Doi : 10.1016/j.jaad.2008.05.013 
Yan Pan, MBBS a, , Alex J. Chamberlain, FACD a, Michael Bailey, PhD b, Alvin H. Chong, FACD c, Martin Haskett, FACD a, John W. Kelly, FACD a
a Victorian Melanoma Service, The Alfred, Victoria, Australia 
b Department of Epidemiology and Preventive Medicine, Monash University, Victoria, Australia 
c Department of Dermatology, St Vincent’s Hospital Melbourne, The University of Melbourne, Victoria, Australia 

Reprint requests: Yan Pan, MBBS, Victorian Melanoma Service, The Alfred, Commercial Road, Melbourne, Victoria, 3004, Australia.

Abstract

Background

Intraepidermal carcinoma (IEC), superficial basal cell carcinoma (sBCC), and psoriasis are common entities that may all present as well-defined, brightly erythematous plaques. Currently, there are limited data on the dermatoscopic features that differentiate these diagnoses.

Objective

We sought to describe the most significant morphologic findings seen on dermatoscopy of IEC, sBCC, and psoriasis, and formulate a diagnostic model based on these features.

Method

We conducted a retrospective observational study using macrophotography and dermatoscopy to evaluate the presence or absence of dermatoscopic features and formulated diagnostic models for each diagnosis. A convenient sample of 300 lesions was collected from 255 patients from two hospital dermatology clinics and 4 private dermatology practices. These comprised 150 cases of sBCC, 100 cases of psoriasis, and 50 cases of IEC.

Results

The most significant dermatoscopic features of IEC were a clustered vascular pattern, glomerular vessels, and hyperkeratosis. When all 3 features were observed together, the diagnostic probability for IEC was 98%. sBCCs were characterized by a scattered vascular pattern, arborizing microvessels, telangiectatic or atypical vessels, milky-pink background, and brown dots/globules; the diagnostic probability was 99% if 4 of these 6 features were identified. For psoriasis, the significant features identified were a homogenous vascular pattern, red dots, and light-red background, yielding a diagnostic probability of 99% if all 3 features were present.

Limitations

Lack of evaluation of interobserver/intraobserver reproducibility is a limitation.

Conclusion

Dermatoscopy is valuable in the diagnosis and differentiation of IEC, sBCC, and psoriasis because of consistent dermatoscopic morphology.

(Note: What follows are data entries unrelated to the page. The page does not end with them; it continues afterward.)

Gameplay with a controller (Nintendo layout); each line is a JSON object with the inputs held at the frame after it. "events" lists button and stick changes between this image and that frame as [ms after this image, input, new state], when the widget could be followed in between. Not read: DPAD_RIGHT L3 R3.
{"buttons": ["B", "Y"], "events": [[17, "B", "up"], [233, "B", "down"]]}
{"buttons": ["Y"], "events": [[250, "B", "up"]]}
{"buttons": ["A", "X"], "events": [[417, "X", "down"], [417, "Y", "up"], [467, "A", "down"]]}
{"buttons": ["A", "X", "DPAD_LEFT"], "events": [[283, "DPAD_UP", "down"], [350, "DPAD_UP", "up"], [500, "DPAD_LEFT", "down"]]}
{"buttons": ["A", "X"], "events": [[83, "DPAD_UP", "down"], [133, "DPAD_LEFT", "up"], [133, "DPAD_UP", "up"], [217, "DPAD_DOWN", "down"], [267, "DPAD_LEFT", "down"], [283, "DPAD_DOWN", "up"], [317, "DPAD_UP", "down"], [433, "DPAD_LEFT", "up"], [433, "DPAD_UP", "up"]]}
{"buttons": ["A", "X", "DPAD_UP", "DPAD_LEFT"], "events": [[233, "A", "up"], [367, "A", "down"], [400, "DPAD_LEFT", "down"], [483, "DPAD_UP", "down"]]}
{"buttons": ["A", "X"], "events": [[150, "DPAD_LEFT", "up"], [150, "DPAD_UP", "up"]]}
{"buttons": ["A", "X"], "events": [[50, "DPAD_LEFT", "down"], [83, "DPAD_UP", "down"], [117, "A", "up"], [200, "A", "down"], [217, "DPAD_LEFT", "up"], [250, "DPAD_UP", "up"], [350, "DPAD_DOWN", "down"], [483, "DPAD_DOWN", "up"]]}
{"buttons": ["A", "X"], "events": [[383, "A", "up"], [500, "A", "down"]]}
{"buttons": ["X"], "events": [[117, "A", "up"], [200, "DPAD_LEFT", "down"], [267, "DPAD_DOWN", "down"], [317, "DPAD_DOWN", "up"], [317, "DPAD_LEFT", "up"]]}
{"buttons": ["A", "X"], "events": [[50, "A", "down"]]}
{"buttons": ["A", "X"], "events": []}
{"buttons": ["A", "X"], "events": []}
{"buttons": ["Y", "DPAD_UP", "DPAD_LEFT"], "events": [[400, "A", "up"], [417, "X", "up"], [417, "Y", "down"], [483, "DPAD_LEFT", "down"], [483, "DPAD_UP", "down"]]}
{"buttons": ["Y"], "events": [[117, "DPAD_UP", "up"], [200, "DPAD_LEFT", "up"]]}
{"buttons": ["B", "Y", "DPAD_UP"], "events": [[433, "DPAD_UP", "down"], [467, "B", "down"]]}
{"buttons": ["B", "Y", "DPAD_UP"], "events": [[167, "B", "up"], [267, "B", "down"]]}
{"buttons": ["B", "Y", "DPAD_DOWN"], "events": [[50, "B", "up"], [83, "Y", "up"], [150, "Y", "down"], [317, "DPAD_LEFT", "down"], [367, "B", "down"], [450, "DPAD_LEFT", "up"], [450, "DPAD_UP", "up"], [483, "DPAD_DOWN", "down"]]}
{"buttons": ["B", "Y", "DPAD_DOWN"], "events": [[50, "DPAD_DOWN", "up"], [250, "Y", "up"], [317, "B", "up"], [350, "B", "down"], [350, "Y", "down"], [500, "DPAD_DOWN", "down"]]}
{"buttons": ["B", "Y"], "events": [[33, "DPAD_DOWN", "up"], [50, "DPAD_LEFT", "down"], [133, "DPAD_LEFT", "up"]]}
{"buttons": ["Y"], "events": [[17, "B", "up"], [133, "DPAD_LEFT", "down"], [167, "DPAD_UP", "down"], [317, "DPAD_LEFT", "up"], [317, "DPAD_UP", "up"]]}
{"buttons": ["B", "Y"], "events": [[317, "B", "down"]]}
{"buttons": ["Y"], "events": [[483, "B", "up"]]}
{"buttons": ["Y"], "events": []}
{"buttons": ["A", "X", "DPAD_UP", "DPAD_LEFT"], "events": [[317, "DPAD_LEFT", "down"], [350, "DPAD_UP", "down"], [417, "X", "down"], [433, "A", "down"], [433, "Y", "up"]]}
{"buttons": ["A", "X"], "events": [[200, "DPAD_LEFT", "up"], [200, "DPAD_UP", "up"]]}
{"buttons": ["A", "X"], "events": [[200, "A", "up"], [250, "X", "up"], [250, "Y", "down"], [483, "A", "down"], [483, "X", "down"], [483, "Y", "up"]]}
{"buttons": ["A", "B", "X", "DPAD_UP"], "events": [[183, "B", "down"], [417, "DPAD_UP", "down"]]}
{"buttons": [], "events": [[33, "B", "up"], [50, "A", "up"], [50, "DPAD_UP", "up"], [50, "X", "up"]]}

Le texte complet de cet article est disponible en PDF.

Abbreviations used : BCC, IEC, sBCC


Plan


 Funding sources: None.
 Conflicts of interest: None declared.
 Presented at the 39th Annual Scientific Meeting, Australasian College of Dermatologists, Melbourne, Victoria, May 14-17, 2006, and First Congress of the International Dermoscopy Society, Naples, Italy, April 27-29, 2006.


© 2008  American Academy of Dermatology, Inc.. Publié par Elsevier Masson SAS. Tous droits réservés.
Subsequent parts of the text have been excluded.